*GOAL*
Copy the lines below word for word, from the line containing "genus: Scrophularia" through the line containing "state / province: Madeira (Aut. Reg.)".
· · · · ·
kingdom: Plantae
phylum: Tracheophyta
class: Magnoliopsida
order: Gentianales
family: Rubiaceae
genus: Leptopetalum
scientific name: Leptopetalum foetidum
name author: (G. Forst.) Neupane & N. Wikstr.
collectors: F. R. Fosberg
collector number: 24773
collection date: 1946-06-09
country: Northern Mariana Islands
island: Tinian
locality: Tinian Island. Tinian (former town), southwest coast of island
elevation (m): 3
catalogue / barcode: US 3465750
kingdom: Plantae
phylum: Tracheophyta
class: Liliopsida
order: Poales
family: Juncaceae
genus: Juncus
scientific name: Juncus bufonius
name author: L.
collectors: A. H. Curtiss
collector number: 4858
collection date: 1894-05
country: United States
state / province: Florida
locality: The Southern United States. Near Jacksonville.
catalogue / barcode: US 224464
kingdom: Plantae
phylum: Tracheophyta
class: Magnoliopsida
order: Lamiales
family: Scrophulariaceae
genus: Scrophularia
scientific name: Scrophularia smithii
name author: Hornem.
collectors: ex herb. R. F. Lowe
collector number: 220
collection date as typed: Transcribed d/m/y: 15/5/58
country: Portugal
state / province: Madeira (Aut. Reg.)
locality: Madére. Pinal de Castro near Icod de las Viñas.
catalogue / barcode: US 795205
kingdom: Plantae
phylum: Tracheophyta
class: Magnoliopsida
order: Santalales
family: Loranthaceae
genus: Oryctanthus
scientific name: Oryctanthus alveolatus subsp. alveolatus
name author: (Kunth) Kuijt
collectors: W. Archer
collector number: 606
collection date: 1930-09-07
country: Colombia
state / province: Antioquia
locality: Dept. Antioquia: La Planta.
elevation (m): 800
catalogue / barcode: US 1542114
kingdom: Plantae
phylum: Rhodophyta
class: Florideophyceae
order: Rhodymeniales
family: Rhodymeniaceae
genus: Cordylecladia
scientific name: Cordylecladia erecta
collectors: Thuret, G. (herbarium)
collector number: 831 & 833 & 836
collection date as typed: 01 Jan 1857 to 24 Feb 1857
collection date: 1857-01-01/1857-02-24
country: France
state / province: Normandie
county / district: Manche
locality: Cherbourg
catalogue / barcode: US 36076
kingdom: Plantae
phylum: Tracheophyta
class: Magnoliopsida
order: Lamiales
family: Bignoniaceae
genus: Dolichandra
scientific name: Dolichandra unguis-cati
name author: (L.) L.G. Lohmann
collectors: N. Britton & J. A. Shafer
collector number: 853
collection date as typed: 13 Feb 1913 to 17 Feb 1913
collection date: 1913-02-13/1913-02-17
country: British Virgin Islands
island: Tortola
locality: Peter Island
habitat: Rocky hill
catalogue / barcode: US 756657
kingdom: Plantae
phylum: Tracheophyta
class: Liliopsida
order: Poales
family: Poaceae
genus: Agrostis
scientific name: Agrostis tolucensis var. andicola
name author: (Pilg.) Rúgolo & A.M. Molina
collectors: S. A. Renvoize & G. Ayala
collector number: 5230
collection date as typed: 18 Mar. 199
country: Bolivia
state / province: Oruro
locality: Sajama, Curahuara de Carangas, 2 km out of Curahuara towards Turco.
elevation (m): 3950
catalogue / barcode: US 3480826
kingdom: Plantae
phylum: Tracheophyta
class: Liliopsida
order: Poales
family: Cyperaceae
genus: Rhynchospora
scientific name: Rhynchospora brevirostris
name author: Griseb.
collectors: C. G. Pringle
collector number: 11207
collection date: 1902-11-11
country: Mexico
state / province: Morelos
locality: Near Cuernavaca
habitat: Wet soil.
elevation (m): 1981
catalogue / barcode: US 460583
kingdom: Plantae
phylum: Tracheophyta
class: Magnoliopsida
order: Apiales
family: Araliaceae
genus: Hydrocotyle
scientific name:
· · · · ·
*COMPLETE OUTPUT*
genus: Scrophularia
scientific name: Scrophularia smithii
name author: Hornem.
collectors: ex herb. R. F. Lowe
collector number: 220
collection date as typed: Transcribed d/m/y: 15/5/58
country: Portugal
state / province: Madeira (Aut. Reg.)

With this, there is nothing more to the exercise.